In a family dispute, the court discusses, among other things, decisions on divorce, on the entrustment of minor children, on measures to protect against domestic violence, and very often on deprivation of parental rights according to www.mitchengellaw.ca. As topics are often raised in the public that the community and institutions, in this case, the police, the court and the guardianship authority are not sufficiently available to citizens when it comes to family protection, and news is heard that citizens have in vain addressed this protection by offering various types of evidence, in this text we will deal with the evidence in a family dispute, with particular reference to the evidence before the court when it comes to protecting the rights of the child.
Namely, the rights of the child are guaranteed by all other regulations of the Constitution, which stipulates that children enjoy human rights appropriate to their age and mental maturity and that children are protected from psychological, physical, economic and any other exploitation or abuse. The constitution also proclaims the right and duty of parents to support, educate and educate their children, and that all or some of the rights of one or both parents may be revoked or restricted by a court decision, if it is in the best interests of the child, in accordance with the law. Furthermore, the Constitution provides special protection for the family, and it is proclaimed that the family, mother, single parent and child enjoy special protection, in accordance with the law.

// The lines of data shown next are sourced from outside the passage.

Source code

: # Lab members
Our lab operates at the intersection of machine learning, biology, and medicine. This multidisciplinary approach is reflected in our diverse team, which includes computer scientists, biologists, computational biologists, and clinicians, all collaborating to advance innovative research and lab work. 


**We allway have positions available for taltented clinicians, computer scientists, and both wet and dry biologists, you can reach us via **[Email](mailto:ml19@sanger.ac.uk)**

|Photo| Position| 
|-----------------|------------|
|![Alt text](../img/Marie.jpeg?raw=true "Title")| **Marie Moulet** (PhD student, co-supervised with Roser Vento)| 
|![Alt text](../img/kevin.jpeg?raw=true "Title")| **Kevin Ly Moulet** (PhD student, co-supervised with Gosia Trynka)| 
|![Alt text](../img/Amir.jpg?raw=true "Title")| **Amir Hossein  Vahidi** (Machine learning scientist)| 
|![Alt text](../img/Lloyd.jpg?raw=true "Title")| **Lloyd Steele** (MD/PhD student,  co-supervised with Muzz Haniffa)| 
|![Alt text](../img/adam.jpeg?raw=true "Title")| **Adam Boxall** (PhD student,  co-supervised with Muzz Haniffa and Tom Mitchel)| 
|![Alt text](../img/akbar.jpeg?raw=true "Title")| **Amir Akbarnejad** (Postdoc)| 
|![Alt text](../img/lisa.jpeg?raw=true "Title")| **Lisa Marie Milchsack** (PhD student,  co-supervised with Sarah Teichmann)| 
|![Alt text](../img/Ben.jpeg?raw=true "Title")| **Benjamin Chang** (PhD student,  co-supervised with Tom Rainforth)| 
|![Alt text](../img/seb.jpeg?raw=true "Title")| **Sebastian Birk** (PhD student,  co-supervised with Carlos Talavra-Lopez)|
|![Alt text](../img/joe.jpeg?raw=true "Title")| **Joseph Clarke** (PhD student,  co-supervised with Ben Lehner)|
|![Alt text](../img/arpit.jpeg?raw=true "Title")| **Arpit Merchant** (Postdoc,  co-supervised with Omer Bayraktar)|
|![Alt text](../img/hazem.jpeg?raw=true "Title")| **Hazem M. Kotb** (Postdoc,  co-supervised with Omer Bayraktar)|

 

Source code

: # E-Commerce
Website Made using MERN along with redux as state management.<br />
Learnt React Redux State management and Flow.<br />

The Family Law, when it comes to proceedings concerning family relations, first of all prescribes the special urgency of the procedure, if the same applies to a child or parent exercising parental right. In view of the above, to clarify this urgency, the law regulates that this procedure should be conducted as a rule at a maximum of two hearings, and that the first hearing is scheduled to be held within 15 days from the day the lawsuit or motion is received in court. and that the court of second instance is bound to render a decision within 30 days from the day on which the appeal was served.
Therefore, the court’s first duty is to act urgently.
When it comes to evidence, the most important thing is not to start by pointing out the principle of inquiry prescribed by the Family Law. Namely, in proceedings concerning family relations, the court can determine the facts even when they are not in dispute between the parties, and it can independently investigate the facts that neither party has presented. Therefore, the disposition of the parties, which is the primary type of disputes in the other type of dispute, is suspended in these proceedings – by the investigative principle.
It follows from the foregoing that it is the duty of the court, in situations where the rights of the child are concerned, to consider and determine all relevant facts, having regard to the best interests of the child, whether or not one of the parties proposes to adduce evidence, even if the parties they oppose it.